Smog; aslında çok şey anlatmak isteyip de hakkında konuşmak yerine dinlemeyi sevdiğim bir müzik, grup, oluşum.
Oluşum diyorum zira; bu dinlediğimiz bariton sesli, kendi müziğini lo-fi, (haklı) underground rock ya da alternative country (haklı) olarak tanımlayan abimiz Bill Callahan'ın neredeyse her albümde başka müzisyenlerle çalışması.
Bill Callahan, on iki albüm çıkarmasına rağmen janrından dışarı çıktığına çok nadir şahit olduğumuz, sevdiğimiz bir abimiz. Bu sevgili abimizin solo çalışmalarının yanında 2010 yılında çıkardığı ''Letters to Emma Bowlcut'' isimli mektup-roman kitabı da bulunuyor.
Kendisi bana her zaman Cenk Taner'i anımsatıyor.
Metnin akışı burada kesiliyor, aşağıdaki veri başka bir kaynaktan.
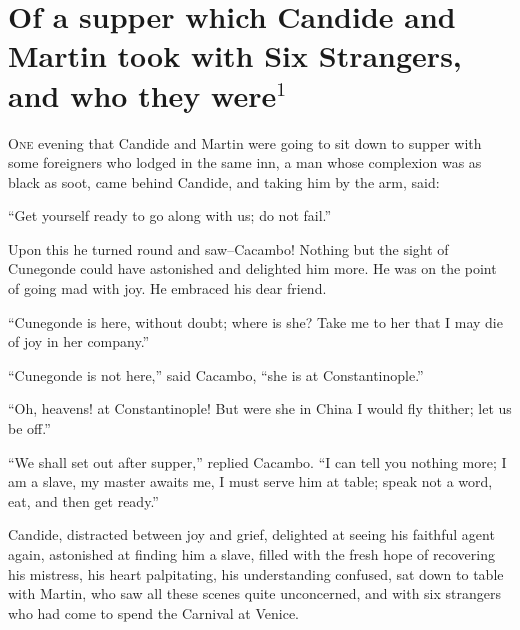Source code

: \chapter[chapter 26]{Of a supper which Candide and Martin took with Six Strangers, and who they were$^1$}
\thispagestyle{pter}
\vspace{-1cm}
\lettrine[lraise=0.1,nindent=0em,slope=-.5em]{O}{ne} evening that Candide and Martin were going to sit down to supper with some foreigners who lodged in the same inn, a man whose complexion was as black as soot, came behind Candide, and taking him by the arm, said:

``Get yourself ready to go along with us; do not fail.''

Upon this he turned round and saw--Cacambo! Nothing but the sight of Cunegonde could have astonished and delighted him more. He was on the point of going mad with joy. He embraced his dear friend.

``Cunegonde is here, without doubt; where is she? Take me to her that I may die of joy in her company.''

``Cunegonde is not here,'' said Cacambo, ``she is at Constantinople.''

``Oh, heavens! at Constantinople! But were she in China I would fly thither; let us be off.''

``We shall set out after supper,'' replied Cacambo. ``I can tell you nothing more; I am a slave, my master awaits me, I must serve him at table; speak not a word, eat, and then get ready.''

Candide, distracted between joy and grief, delighted at seeing his faithful agent again, astonished at finding him a slave, filled with the fresh hope of recovering his mistress, his heart palpitating, his understanding confused, sat down to table with Martin, who saw all these scenes quite unconcerned, and with six strangers who had come to spend the Carnival at Venice.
Tanımlar ile başımız bir şekilde dertte ya, şayet müziğini bir cümlede tanımlamak istesem ve klişe tabirlere sığınıp ''hani böyle'' ile başlayan bir cümle kullanmam gerekse; hani böyle yaz tatili bitmiştir, eylül ayının ilk haftaları gelmiştir ve sahilde tek başına oturduğun, her beş dalgadan sadece ikisinin kıyıya ulaşabildiği kadar sakin bir anıyı sadece yağmur sinekleri bozar ya, insanın içi bir anlık da olsa istemsizce huzursuzlanır.
İşte ruhumu böylesi bir huzursuzluk sarıyor.